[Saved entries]
-----
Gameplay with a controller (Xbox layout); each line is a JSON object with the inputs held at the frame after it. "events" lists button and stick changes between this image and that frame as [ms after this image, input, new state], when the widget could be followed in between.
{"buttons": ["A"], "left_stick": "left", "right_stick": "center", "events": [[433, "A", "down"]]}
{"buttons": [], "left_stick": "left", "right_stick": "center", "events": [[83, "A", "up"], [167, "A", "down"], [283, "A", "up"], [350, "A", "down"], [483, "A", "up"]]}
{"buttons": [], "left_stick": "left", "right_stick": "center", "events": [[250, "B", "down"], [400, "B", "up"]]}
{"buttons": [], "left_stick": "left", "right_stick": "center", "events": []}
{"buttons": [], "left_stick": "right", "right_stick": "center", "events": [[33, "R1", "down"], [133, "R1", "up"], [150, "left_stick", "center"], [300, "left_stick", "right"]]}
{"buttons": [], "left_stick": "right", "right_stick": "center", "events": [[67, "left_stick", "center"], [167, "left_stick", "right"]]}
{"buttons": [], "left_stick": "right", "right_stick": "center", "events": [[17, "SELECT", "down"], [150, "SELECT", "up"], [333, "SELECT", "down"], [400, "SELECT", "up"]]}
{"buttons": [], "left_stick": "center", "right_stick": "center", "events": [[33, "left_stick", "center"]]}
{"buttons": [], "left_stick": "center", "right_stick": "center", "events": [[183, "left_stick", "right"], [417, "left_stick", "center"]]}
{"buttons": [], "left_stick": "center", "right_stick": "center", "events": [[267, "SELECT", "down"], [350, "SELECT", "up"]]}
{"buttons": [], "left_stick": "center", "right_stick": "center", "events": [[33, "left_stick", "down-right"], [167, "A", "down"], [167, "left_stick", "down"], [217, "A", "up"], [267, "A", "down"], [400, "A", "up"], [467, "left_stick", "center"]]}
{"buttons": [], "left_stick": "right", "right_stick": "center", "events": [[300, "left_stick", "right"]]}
-----
Each record above should be restated word for word.

Gameplay with a controller (Xbox layout); each line is a JSON object with the inputs held at the frame after it. "events" lists button and stick changes between this image and that frame as [ms after this image, input, new state], when the widget could be followed in between.
{"buttons": ["A"], "left_stick": "left", "right_stick": "center", "events": [[433, "A", "down"]]}
{"buttons": [], "left_stick": "left", "right_stick": "center", "events": [[83, "A", "up"], [167, "A", "down"], [283, "A", "up"], [350, "A", "down"], [483, "A", "up"]]}
{"buttons": [], "left_stick": "left", "right_stick": "center", "events": [[250, "B", "down"], [400, "B", "up"]]}
{"buttons": [], "left_stick": "left", "right_stick": "center", "events": []}
{"buttons": [], "left_stick": "right", "right_stick": "center", "events": [[33, "R1", "down"], [133, "R1", "up"], [150, "left_stick", "center"], [300, "left_stick", "right"]]}
{"buttons": [], "left_stick": "right", "right_stick": "center", "events": [[67, "left_stick", "center"], [167, "left_stick", "right"]]}
{"buttons": [], "left_stick": "right", "right_stick": "center", "events": [[17, "SELECT", "down"], [150, "SELECT", "up"], [333, "SELECT", "down"], [400, "SELECT", "up"]]}
{"buttons": [], "left_stick": "center", "right_stick": "center", "events": [[33, "left_stick", "center"]]}
{"buttons": [], "left_stick": "center", "right_stick": "center", "events": [[183, "left_stick", "right"], [417, "left_stick", "center"]]}
{"buttons": [], "left_stick": "center", "right_stick": "center", "events": [[267, "SELECT", "down"], [350, "SELECT", "up"]]}
{"buttons": [], "left_stick": "center", "right_stick": "center", "events": [[33, "left_stick", "down-right"], [167, "A", "down"], [167, "left_stick", "down"], [217, "A", "up"], [267, "A", "down"], [400, "A", "up"], [467, "left_stick", "center"]]}
{"buttons": [], "left_stick": "right", "right_stick": "center", "events": [[300, "left_stick", "right"]]}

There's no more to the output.